Task material
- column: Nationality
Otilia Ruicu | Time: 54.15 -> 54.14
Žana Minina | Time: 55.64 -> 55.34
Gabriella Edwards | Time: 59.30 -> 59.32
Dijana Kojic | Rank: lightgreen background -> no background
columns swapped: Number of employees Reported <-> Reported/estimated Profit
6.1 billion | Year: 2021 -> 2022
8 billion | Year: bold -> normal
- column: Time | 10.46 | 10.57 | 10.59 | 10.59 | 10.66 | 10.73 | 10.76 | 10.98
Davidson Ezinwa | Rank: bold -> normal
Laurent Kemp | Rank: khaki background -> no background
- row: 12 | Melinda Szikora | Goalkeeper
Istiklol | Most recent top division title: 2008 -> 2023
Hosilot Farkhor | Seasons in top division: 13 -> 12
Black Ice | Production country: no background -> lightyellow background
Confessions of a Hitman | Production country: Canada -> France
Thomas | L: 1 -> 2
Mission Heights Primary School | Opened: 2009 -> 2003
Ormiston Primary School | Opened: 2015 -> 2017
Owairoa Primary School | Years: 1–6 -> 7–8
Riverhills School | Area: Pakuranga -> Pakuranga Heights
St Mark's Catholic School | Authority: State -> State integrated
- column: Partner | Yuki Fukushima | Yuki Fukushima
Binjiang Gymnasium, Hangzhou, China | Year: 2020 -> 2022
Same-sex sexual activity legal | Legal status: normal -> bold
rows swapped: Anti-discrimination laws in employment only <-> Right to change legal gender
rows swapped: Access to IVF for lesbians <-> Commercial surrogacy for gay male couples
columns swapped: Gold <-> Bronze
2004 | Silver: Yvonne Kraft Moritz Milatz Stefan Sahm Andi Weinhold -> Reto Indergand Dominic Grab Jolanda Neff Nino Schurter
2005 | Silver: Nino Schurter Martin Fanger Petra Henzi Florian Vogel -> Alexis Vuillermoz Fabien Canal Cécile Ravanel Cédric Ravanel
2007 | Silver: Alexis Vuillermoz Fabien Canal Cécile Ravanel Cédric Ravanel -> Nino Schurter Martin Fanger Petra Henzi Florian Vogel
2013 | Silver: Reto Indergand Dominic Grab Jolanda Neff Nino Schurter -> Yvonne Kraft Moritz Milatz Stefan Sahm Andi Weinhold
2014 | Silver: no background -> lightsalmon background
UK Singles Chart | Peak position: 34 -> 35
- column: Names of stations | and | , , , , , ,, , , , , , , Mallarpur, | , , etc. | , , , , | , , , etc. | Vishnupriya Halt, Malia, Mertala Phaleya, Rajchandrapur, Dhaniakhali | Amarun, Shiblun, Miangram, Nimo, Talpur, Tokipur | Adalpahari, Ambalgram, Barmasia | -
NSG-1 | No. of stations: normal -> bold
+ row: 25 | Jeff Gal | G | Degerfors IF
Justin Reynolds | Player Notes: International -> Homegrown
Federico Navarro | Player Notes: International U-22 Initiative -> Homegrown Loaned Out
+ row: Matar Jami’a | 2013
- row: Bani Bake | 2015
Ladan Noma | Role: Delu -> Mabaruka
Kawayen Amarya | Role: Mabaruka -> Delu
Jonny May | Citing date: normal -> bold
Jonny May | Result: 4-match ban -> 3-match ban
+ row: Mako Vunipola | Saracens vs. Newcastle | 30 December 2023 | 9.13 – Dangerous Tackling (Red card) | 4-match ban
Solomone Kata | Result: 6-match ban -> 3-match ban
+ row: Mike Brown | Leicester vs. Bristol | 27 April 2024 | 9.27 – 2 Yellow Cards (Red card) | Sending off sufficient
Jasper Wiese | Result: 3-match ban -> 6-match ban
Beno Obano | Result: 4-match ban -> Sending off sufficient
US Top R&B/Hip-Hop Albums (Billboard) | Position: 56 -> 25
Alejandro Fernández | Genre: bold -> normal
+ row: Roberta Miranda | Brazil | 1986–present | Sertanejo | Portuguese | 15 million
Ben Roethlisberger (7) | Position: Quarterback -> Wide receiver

Task goal
Report each line of the data above that contains the word "Opened", copying each line in full and treating uppercase and lowercase as different.

Output of the exercise
Mission Heights Primary School | Opened: 2009 -> 2003
Ormiston Primary School | Opened: 2015 -> 2017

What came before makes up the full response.